The European Milk Board (EMB) is a federal organisation whose constituents are national farming bodies. The pressure group Dairy Farmers of Scotland (DFoS)have just become members of EMB. The International Federation of Dairy Producers (IFDP) is as yet a British body. We hope to become a European body, and then a world body, with the aim of stopping farmers in one country being played off against farmers in another country, and to stop the blatant exploitation of dairy farmers the world over.
The Federation has individual members and producer group members. When the majority of a producer group's membership are members of the Federation, voting will make the producer group a member of the Federation. When you get enough producer groups in the Federation, these groups move as one to insist on what they want. The simple fact is that, if every UK producer group demands x, any buyer wishing to buy from a UK producer group has to accept the necessity of x. What we ought to go after is what we all want, the power to set the price of your own product.
The Federation is not a body like EMB or any of its constituents, eg DFoS, or even FFA. It is something which EMB, DFoS, and FFA, could put their efforts into building and making work, and indeed, we have contacted these three bodies on this point.
When we say that farmers should set ex-farm price, we are not talking about bucking the market. The market dictates the general level of price, but people set actual prices, and there is no reason why those people should not be farmers. Suppose that production is high, and markets are poor: prices will still be low. But, there will be nothing like we have seen in the last 10 years, when at one point 60% of producers were not in profit. If farmers are setting price, production costs are going to be a significant factor for one thing.
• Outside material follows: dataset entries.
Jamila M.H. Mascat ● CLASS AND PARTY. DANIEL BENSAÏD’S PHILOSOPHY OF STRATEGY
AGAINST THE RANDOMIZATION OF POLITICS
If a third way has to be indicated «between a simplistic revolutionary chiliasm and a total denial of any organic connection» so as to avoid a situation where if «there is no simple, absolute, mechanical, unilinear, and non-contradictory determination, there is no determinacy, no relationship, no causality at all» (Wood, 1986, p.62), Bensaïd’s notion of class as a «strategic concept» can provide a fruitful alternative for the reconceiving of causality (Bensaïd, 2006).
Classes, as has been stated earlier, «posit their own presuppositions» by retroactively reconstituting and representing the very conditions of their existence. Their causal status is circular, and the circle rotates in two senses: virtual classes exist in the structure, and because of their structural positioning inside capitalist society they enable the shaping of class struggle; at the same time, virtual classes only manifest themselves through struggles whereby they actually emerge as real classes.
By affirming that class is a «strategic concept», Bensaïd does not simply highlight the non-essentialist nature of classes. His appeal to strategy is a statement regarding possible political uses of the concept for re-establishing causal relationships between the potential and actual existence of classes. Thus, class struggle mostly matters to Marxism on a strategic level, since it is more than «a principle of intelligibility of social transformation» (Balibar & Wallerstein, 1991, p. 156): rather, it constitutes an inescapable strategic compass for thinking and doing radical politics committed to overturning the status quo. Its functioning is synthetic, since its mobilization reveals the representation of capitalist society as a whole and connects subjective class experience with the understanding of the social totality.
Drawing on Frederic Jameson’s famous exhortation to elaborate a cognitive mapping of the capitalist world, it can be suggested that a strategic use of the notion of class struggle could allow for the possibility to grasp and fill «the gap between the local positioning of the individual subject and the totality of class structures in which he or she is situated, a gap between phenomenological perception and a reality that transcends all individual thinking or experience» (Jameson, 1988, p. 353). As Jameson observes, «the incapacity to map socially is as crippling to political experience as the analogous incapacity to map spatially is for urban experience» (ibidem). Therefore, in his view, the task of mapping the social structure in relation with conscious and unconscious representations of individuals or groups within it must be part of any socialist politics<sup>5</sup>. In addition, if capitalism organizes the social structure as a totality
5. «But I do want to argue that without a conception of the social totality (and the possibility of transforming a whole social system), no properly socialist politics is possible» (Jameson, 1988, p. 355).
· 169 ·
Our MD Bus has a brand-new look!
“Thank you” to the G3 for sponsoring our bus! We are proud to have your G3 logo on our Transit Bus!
The Federation idea is about all types of producer groups, direct selling groups, coops, coop processing. I talk about Arla and Arla Foods Milk Partnership just as an example of selling to an independent processor. I think that coop members are all too trusting of their coop masters. Going into processing is a good idea, but any plan that was drawn up should have been for the benefit of the vast majority of coop members and not just the handful that will be left when the processing dream finally pays off. I wanted to be a coop supplier, but it was a choice between going bust or moving to direct supply. Many people work in coops, but only the farmers have been left to suffer. The rest of the coop structure needs to be pressured to perform, and this can be achieved by giving the job of setting ex-farm price to the Member Council.
I can't see the problem in asking a farmer who wants to build a Federation to stick a BCMS address label on a sheet of paper together with the name of their buyer and post it in an envelope to an address. I was the one who wanted to create a website, to get dairy farmers to use it, and to use the site for mass communication. I was told to forget the idea.
So much money which farmers could have had over the last 10 years has been denied to them. If the Federation does not succeed, the dairy farmer will be no more than a cog in the supermarket machine, and a slave to processors, retailers, and government. I mention government, because we now learn that the cost of disease is to be passed on to farmers, whether we like it or not. When government impose things on other industries, increased costs are passed on down the line. But this doesn't happen in the dairy industry. We can, however, get the power to pass on costs, if we can build a Federation.
The Federation idea is a brilliant one. If others are critical, I blame myself for not explaining things well enough. If I think people do understand but yet remain critical, I am very suspicious: they must surely have a vested interest in maintaining the status quo.
The position of the NFU is that there is little farmers can do to affect the power of processors and retailers, so go for superficial tinkering with contracts which buyers still write, and praise supermarkets for ideas such as dedicated supply groups. The NFU is wrong. We can do something. Perhaps it's just too radical, too profound. And you might worry if the dairy industry was going to be turned on its head, but that's not the case. All the various dairy chains can go on as before. The only difference is that in negotiation between buyer and seller, the seller has final word on the price of the product being sold.
I bet the founders of the American Screen Writers Guild did not have any problem setting up their organisation. It's just common sense. The occupy a similar postion to dairy farmers. No writing, no films and plays. No milk, no milk industry.